# 課題の要件
a) 下の幻想水滸伝ティアクライスの解説によると、百万世界を構成する各世界は何によって互いに繋がっていますか。
b) 下にある幻想水滸伝ティアクライスの解説を、最後の文の後から書き継いでください。

# 読解用の抜粋
>>>
『幻想水滸伝ティアクライス』(げんそうすいこでんティアクライス)は、コナミより2008年12月18日に発売されたニンテンドーDS用コンピュータRPG作品。キャッチコピーは「誰と組むか、信じるか。108の出会いと別れ、絆が織りなす物語[2]
。」。
『幻想水滸伝シリーズ』初のDS作品で、オンライン要素も導入された。『幻想水滸伝』から『幻想水滸伝V』の世界観とは異なり、新たな世界観で物語が展開する。これまでのシリーズの外伝ではなく、心機一転の新章となっている[3][4]。
前述のとおり旧作の世界観とは異なるもので、百万世界と呼ばれる世界が舞台。複数の世界が並列して存在しており、それぞれの世界は「トビラ」と「回廊」で繋がっているいわゆる並行世界を基礎としている。複数の世界に同じ名前・姿・性格の人物が存在することもある。
<<<
データ収集から得た記録
>>>
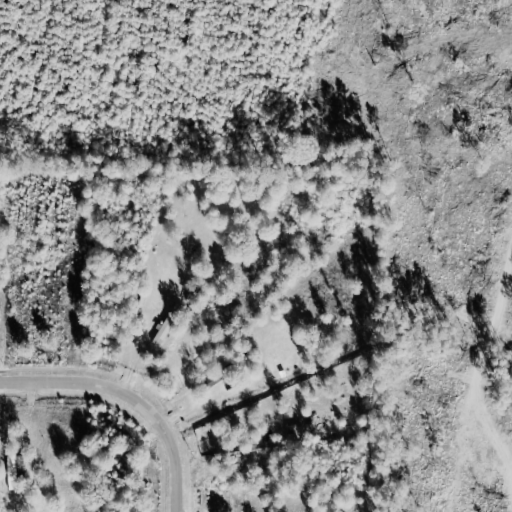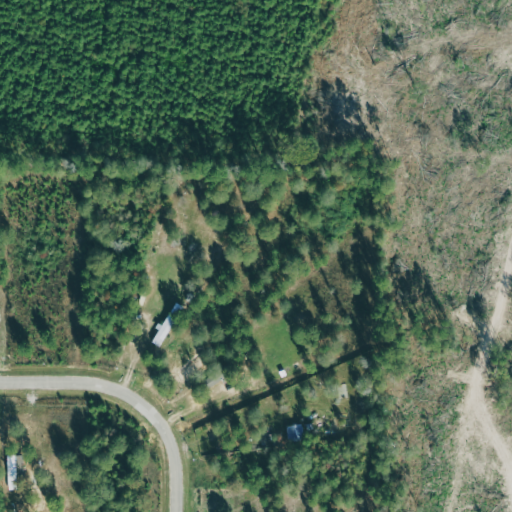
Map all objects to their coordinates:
building: (169, 323)
road: (132, 397)
building: (306, 423)
building: (13, 470)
<<<
# 課題ごとの解答
a) 「トビラ」と「回廊」によって繋がっています。

b)
各世界には共通してランブルタンブル族(通称「ランブル族」)と呼ばれ、珍しい商品を扱う行商種族が存在する。一般の人々には知られていないが「トビラ」を御する術を身に付けており、珍しい商品の中には「トビラ」を通って仕入れたものもあるらしい。なお、基本的に誰でも「トビラ」で別世界に行くことが出来るが、生まれ育った世界から他の世界に渡った場合は、出口として利用したトビラから入らなければ他の世界に行くことが出来ない。
本作の百万世界は、『幻想水滸伝』シリーズで出てきた百万世界と同一のものである。無数にある百万世界の中には紋章がない世界も存在しており、本作はその紋章のない世界の1つである[5]。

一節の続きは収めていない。